Data for the task below:

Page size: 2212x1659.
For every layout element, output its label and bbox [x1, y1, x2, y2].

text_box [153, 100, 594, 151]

End of Data for the task.
Data for the task below:

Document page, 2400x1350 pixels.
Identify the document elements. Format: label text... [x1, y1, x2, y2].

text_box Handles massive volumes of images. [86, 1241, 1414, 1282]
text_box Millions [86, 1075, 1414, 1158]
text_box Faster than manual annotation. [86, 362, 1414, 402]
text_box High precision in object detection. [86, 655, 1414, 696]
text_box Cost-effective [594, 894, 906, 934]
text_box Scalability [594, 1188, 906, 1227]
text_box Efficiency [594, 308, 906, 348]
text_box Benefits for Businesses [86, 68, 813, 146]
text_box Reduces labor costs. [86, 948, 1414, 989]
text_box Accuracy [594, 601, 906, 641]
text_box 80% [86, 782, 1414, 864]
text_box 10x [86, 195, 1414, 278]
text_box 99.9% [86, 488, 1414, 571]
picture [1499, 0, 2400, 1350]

End of Data for the task.
Data for the task below:

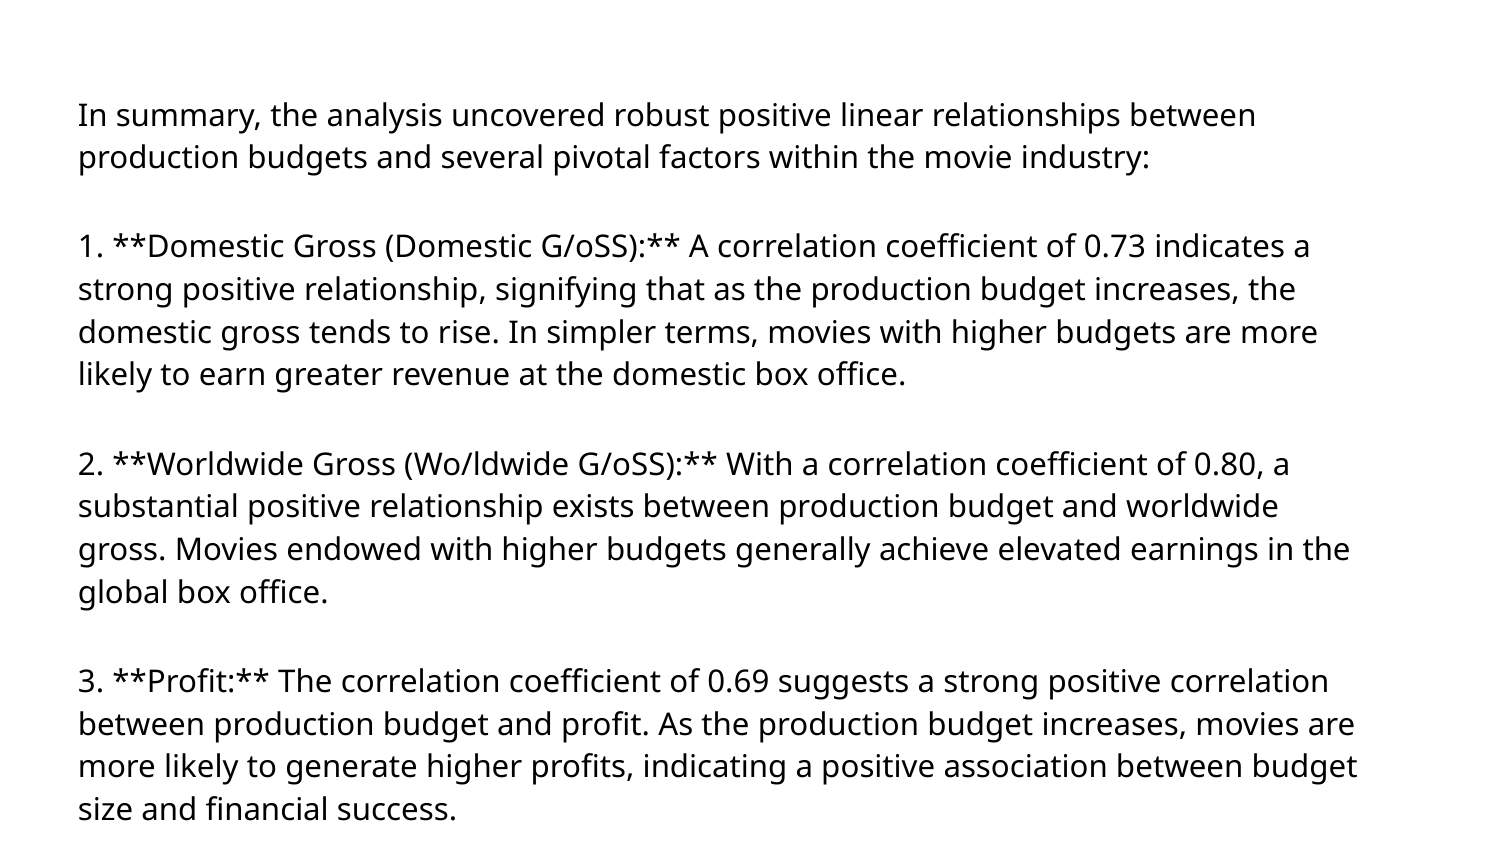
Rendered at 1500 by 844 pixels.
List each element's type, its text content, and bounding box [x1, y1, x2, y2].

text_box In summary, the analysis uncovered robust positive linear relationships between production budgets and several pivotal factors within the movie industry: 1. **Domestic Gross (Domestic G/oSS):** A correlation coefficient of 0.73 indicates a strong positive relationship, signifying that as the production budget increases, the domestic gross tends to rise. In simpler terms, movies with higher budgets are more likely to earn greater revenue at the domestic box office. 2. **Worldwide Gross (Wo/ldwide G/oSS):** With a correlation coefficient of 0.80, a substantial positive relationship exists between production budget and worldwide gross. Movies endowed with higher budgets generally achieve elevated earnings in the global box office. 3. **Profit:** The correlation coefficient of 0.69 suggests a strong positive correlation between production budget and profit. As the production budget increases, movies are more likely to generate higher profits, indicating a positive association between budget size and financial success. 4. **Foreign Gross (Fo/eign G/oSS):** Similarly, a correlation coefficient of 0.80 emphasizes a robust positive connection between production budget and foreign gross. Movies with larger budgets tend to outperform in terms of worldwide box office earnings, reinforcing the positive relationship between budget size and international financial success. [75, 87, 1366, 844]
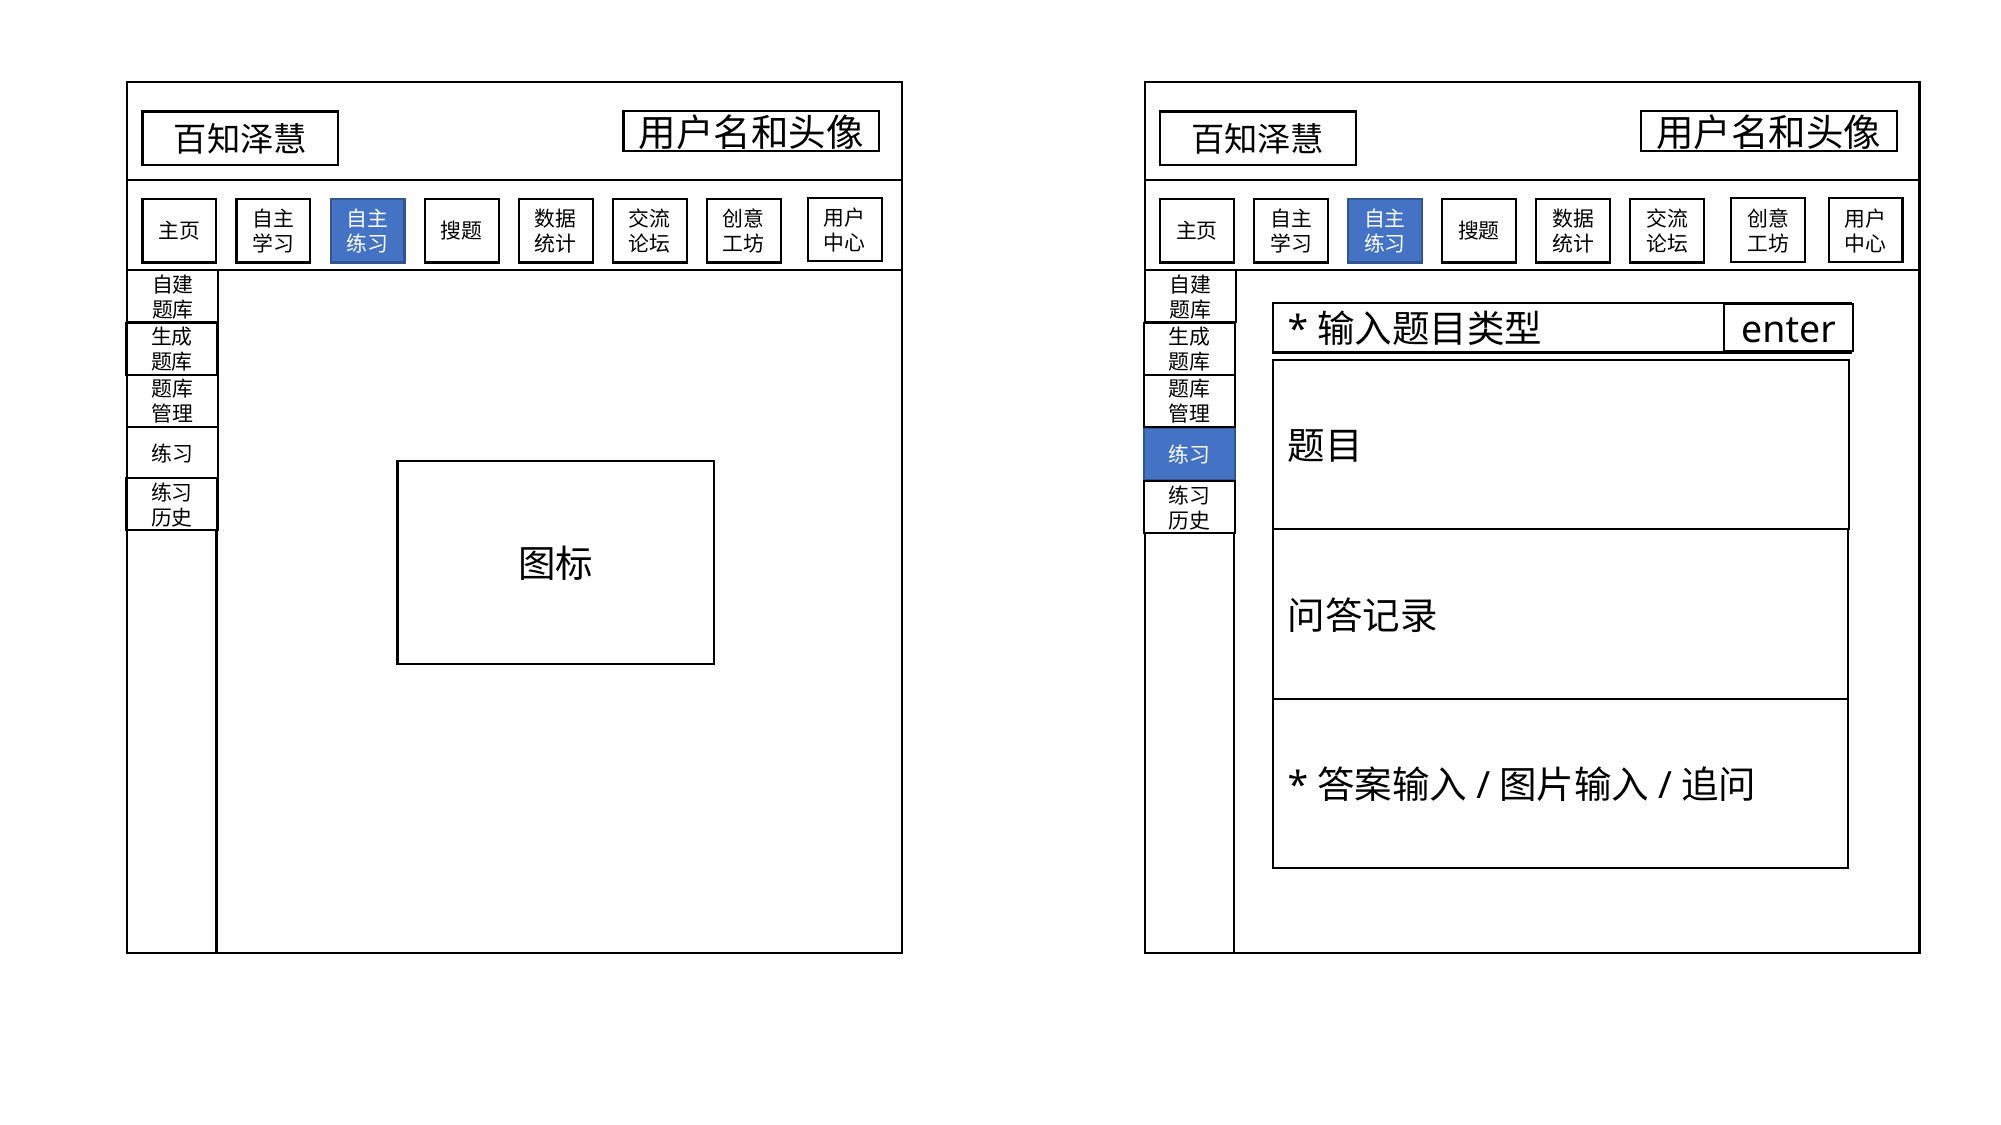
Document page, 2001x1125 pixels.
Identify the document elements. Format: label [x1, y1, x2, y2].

End of Data for the task.

* Written task *
Reading the records above, count the lines that include "pixels" and say only how many.

* Response area *
3